_Provided passage_
Semantically-Lossless Normalizations¶
There is a set of normalizations that do not change the semantics of a URL. These are defined as
Normalizer::PRESERVING_NORMALIZATIONS
. The normalizer applies this set of normalizations if no specific
normalizations are requested.
- capitalize percent encoding
- decode unreserved characters
- convert empty http path
- remove default file host
- remove port host
- remove path dot segments
- convert host unicode to punycode
<?php
use webignition\Url\Normalizer;
use webignition\Url\Url;
$url = new Url('http//♥.example.com:80/p%61th/../?option=%3f');
$normalizedUrl = Normalizer::normalize($url);
(string) $normalizedUrl;
// "http//xn--g6h.example.com:80/path/?option=%3F"

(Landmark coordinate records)
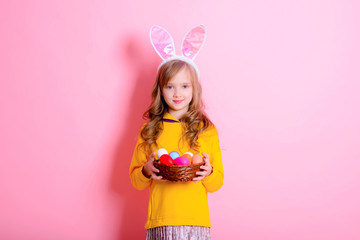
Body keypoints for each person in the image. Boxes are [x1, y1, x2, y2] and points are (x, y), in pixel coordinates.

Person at [129, 25, 224, 240]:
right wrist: (145, 170)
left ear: (194, 89)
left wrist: (208, 171)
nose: (177, 93)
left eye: (185, 86)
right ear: (160, 91)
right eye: (170, 87)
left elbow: (217, 182)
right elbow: (135, 179)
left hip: (195, 221)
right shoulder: (150, 130)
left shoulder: (205, 129)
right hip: (161, 221)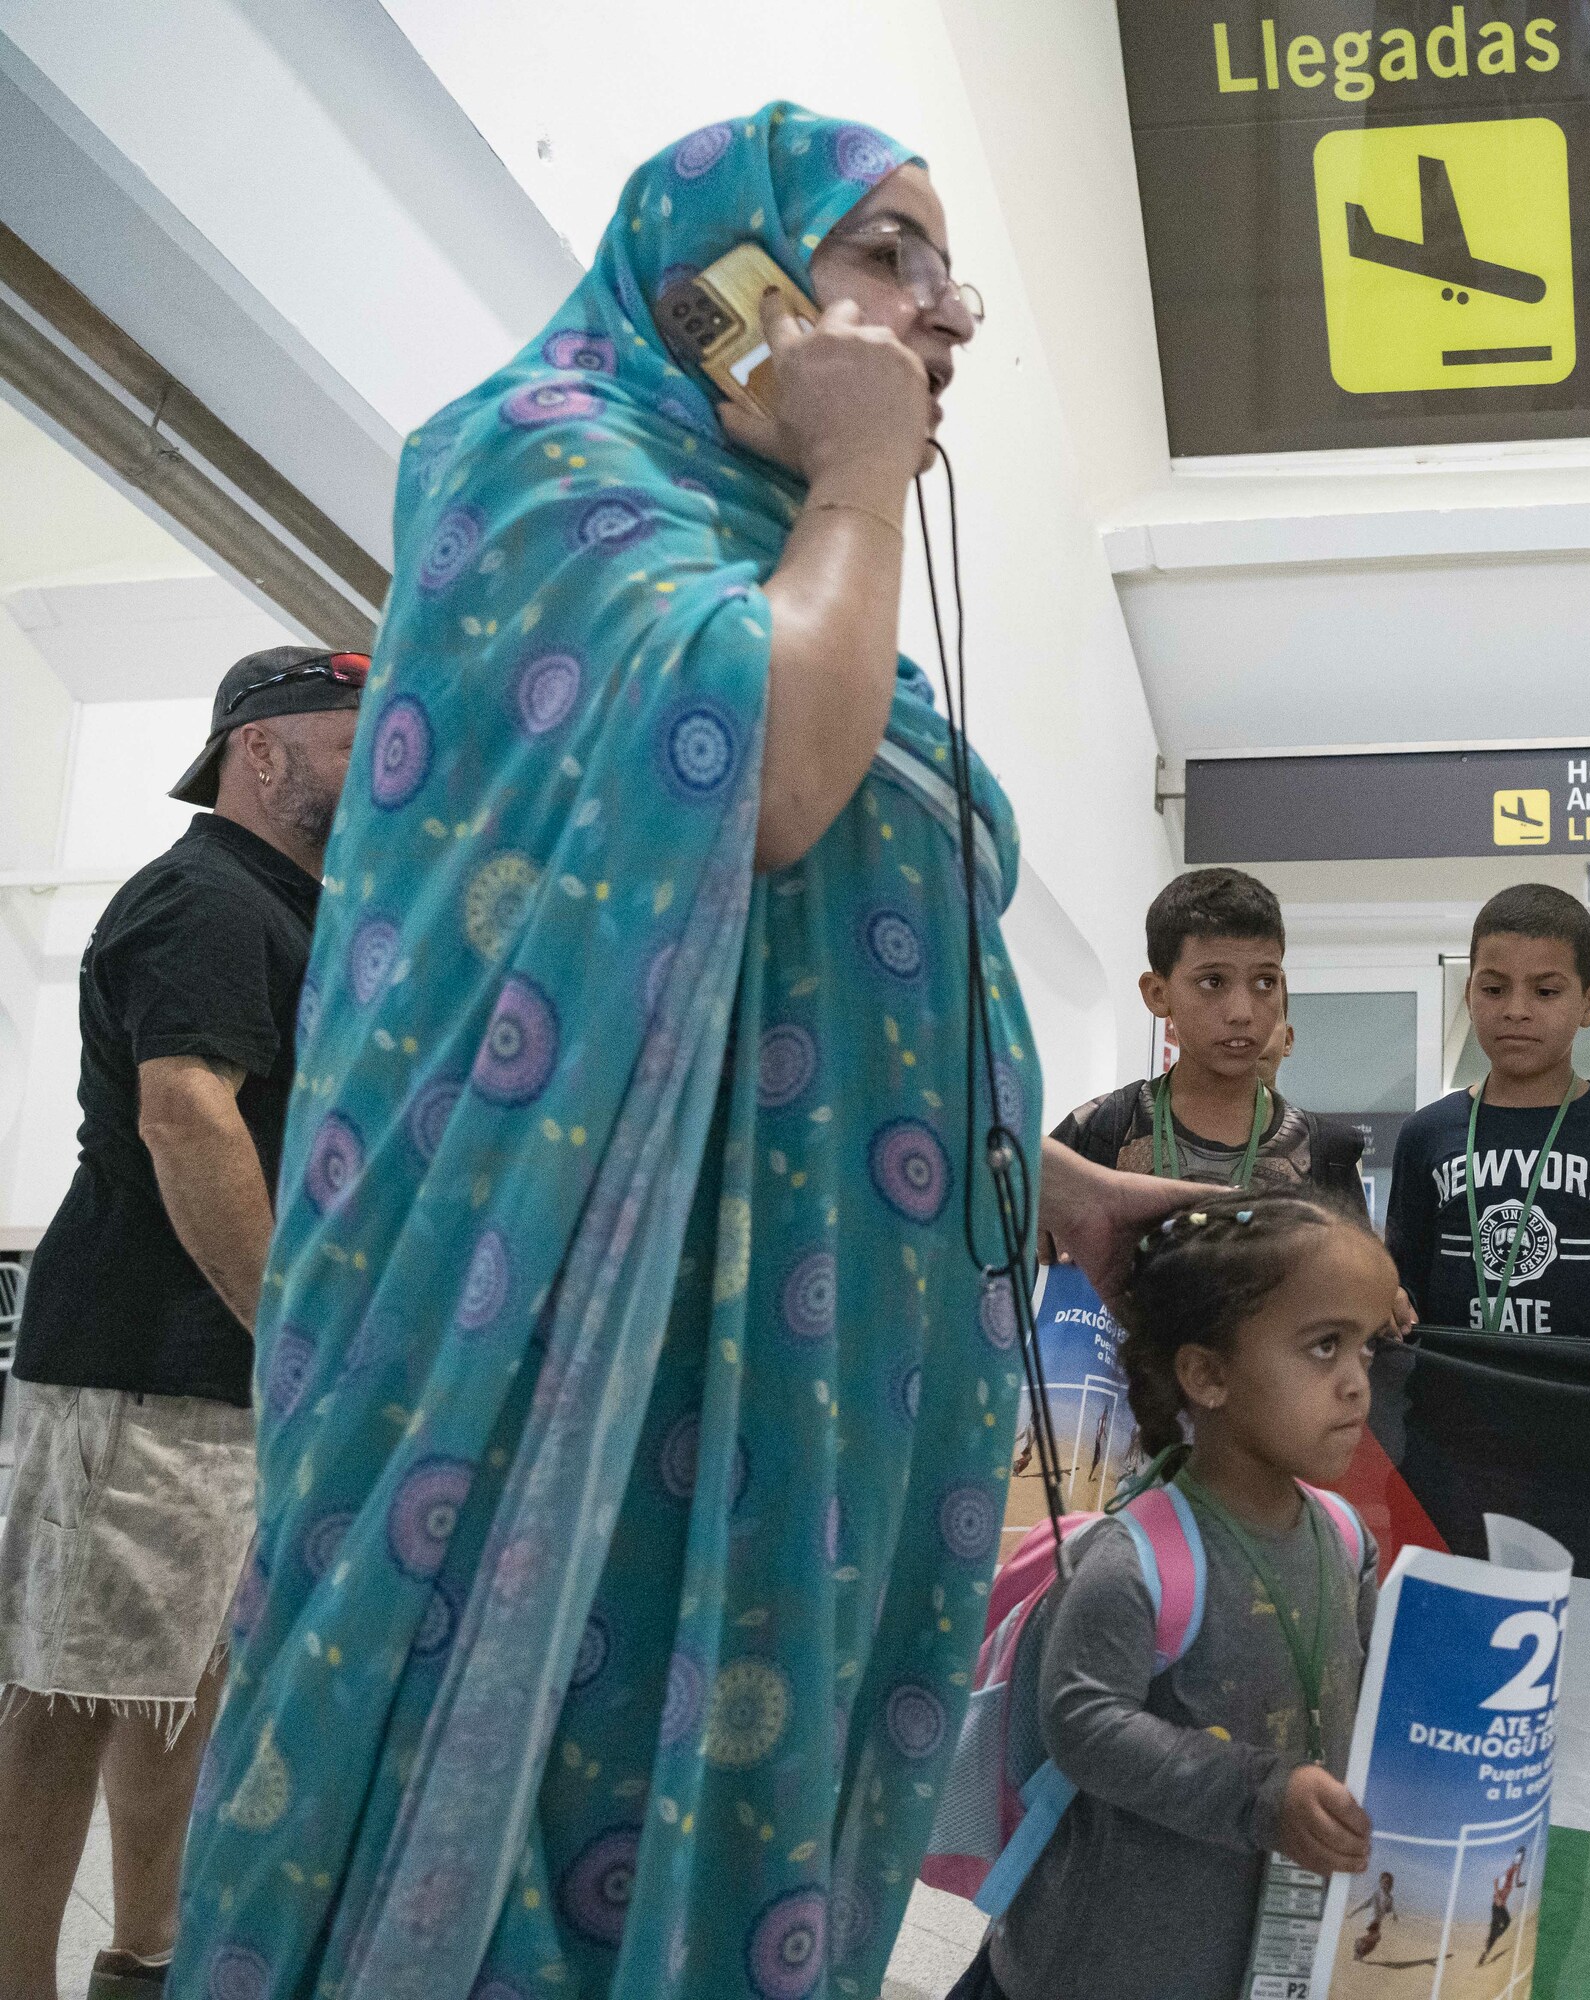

_Actions to take_
a. Decide whether each statement agrees with the URL normalization page, answering yes or no and quoting the deciding words: (i) The preserving set is applied when no specific normalizations are requested. (ii) The set includes converting a host from punycode to unicode. (iii) The normalizations in this set alter the semantics of a URL.
b. Pick up the URL normalization page after its final line and keep writing.
The entries have no connection to the URL normalization page.

_Task-by-task outputs_
a.
(i) Yes: "The normalizer applies this set of normalizations if no specific normalizations are requested."
(ii) No: "convert host unicode to punycode"
(iii) No: "There is a set of normalizations that do not change the semantics of a URL."

b.
The Normalizer::PRESERVING_NORMALIZATIONS
flag can be used in conjunction with additional normalizations.
<?php
use webignition\Url\Normalizer;
use webignition\Url\Url;
$url = new Url('http//♥.example.com:80/p%61th/../?option=%3f&b=bear&a-apple');
$normalizedUrl = Normalizer::normalize(
$url,
Normalizer::PRESERVING_NORMALIZATIONS |
Normalizer::SORT_QUERY_PARAMETERS
);
(string) $normalizedUrl;
// "http//xn--g6h.example.com:80/path/?a=apple&bear&option=%3F"